41.              A visitor’s handout will be given to one member of each patient's family. Indicate on Nursing Note the date and family member who received the booklet.

ü To reduce the anxiety associated with visiting in the critical care unit. To provide information regarding resources available to families.

42.              All patients in Critical Care Unit will be weighed daily and on admission and recorded on the flow sheet. Per week. For new hospital admission, record weight on nursing admission database also.

ü To accurately measure Body Surface Area, for calculating hemodynamic indexed values, to identify drug dosages, to assess nutritional requirements, to assess adequacy of nutritional status, and to evaluate fluid balance.

43.              All patients in the critical care unit will have a minimum IV access of two Heparin Locks.

ü To ensure rapid resuscitation with IV drugs or fluid if needed. Critical care patients are at sufficient risk to warrant access. When a patient's illness has become chronic but stable, they may not have an immediate need for an IV, and staff may be unable to secure a peripheral site. If despite reasonable attempts by a skilled individual a peripheral IV cannot be secured, the risk associated with a central line insertion may be deemed greater than the benefit of having an IV access. Appropriate documentation must be included in the clinical record to justify this decision.

44.              All change of shift reports will include a review of all physician orders, lab results, medication administration record, and joint review of neuron status.

ü To ensure communication between shifts and reduce potential for medication or treatment errors. Neuro status is jointly reviewed to ensure that both incoming and outgoing shifts are clear on interpretation of findings to be able to promptly detect a change in patient condition.
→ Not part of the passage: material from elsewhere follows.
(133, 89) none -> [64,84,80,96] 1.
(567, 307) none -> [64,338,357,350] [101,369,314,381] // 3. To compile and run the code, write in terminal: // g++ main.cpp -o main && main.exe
45.              All staff working at a bedside where an acute trauma or actively bleeding patient is being managed will wear protective goggles, masks and gloves. Protective gear is also required anytime risk of splash from body fluids exists e.g. suctioning.

ü Current literature shows that it is during periods of acute crisis when health care workers are at the highest risk for disease transmission. This has also been shown to be the time when health care workers are least compliant with universal precautions. Masks, goggles and gloves in high risk situations are a requirement as per Hospital Universal Precautions Policies.